Tarefa A
Coloque numa lista JSON de strings, uma por linha e sem as linhas em branco, as linhas fornecidas desde a primeira delas até a que contém "de graduação", ambas incluídas.

Trecho do texto
CSM|SP: Registro de Imóveis – Dúvida – Usucapião por processo extrajudicial – Afastamento parcial dos óbices – Necessidade, entretanto, de notificação de titulares de servidão de passagem, de atualização de certidões do distribuidor judicial e de prova de que a interessada não tenha sido beneficiada por usucapião pró-moradia – Apelação a que se dá provimento, com determinação para prosseguimento do processo, com a possibilidade de atendimento dessas exigências.

ACÓRDÃO

Vistos, relatados e discutidos estes autos de Apelação Cível nº 1008425-31.2016.8.26.0586, da Comarca de São Roque, em que é apelante ANA CRISTINA BORGES, é apelado OFICIAL DE REGISTRO DE IMÓVEIS E ANEXOS DA COMARCA DE SÃO ROQUE.

ACORDAM, em Conselho Superior de Magistratura do Tribunal de Justiça de São Paulo, proferir a seguinte decisão: “Deram provimento, com determinação, v.u.”, de conformidade com o voto do Relator, que integra este acórdão.

O julgamento teve a participação dos Exmos. Desembargadores RICARDO ANAFE (PRESIDENTE TRIBUNAL DE JUSTIÇA) (Presidente), GUILHERME GONÇALVES STRENGER (VICE PRESIDENTE), XAVIER DE AQUINO (DECANO), BERETTA DA SILVEIRA (PRES. DA SEÇÃO DE DIREITO PRIVADO), WANDERLEY JOSÉ FEDERIGHI(PRES. DA SEÇÃO DE DIREITO PÚBLICO) E FRANCISCO BRUNO (PRES. SEÇÃO DE DIREITO CRIMINAL).

São Paulo, 29 de abril de 2022.

FERNANDO ANTONIO TORRES GARCIA

Corregedor Geral da Justiça e Relator

APELAÇÃO CÍVEL nº 1008425-31.2016.8.26.0586

Apelante: Ana Cristina Borges

Apelado: Oficial de Registro de Imóveis e Anexos da Comarca de São Roque

VOTO Nº 38.675          

Registro de Imóveis – Dúvida – Usucapião por processo extrajudicial – Afastamento parcial dos óbices – Necessidade, entretanto, de notificação de titulares de servidão de passagem, de atualização de certidões do distribuidor judicial e de prova de que a interessada não tenha sido beneficiada por usucapião pró-moradia – Apelação a que se dá provimento, com determinação para prosseguimento do processo, com a possibilidade de atendimento dessas exigências.

Linhas fornecidas
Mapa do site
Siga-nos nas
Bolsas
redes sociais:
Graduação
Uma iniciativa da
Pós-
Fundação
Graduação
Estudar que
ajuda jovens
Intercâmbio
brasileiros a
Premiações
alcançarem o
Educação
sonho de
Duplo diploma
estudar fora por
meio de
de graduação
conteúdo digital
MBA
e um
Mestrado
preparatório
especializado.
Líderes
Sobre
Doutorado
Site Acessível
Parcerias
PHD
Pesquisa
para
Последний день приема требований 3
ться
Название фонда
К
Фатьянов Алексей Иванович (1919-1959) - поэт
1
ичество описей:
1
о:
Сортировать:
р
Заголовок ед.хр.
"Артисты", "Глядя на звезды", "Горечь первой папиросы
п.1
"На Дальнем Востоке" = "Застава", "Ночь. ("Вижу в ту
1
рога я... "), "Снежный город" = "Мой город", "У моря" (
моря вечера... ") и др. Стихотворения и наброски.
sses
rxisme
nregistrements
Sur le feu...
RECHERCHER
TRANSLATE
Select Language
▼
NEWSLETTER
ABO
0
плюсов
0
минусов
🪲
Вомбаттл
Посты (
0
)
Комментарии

Tarefa B
Escreva a continuação do acórdão sobre usucapião extrajudicial a partir do ponto em que ele termina.

Resposta A
[
  "Mapa do site",
  "Siga-nos nas",
  "Bolsas",
  "redes sociais:",
  "Graduação",
  "Uma iniciativa da",
  "Pós-",
  "Fundação",
  "Graduação",
  "Estudar que",
  "ajuda jovens",
  "Intercâmbio",
  "brasileiros a",
  "Premiações",
  "alcançarem o",
  "Educação",
  "sonho de",
  "Duplo diploma",
  "estudar fora por",
  "meio de",
  "de graduação"
]

Resposta B
Cuida-se de apelação (fls. 313/320) interposta por Ana Cristina Borges contra a r. sentença (fls. 308/310) proferida pelo MM. Juiz de Direito da 1ª Vara Cível de São Roque, Corregedor Permanente do Oficial de Registro de Imóveis e Anexos dessa Comarca, que julgou procedente a dúvida e manteve óbice (fls. 275/280 – prenotação n. 132.904 fls. 275 e 281) à declaração de usucapião, na via administrativa, sobre o imóvel desfalcado da transcrição n. 25.468, do livro n. 3-AI, do dito cartório.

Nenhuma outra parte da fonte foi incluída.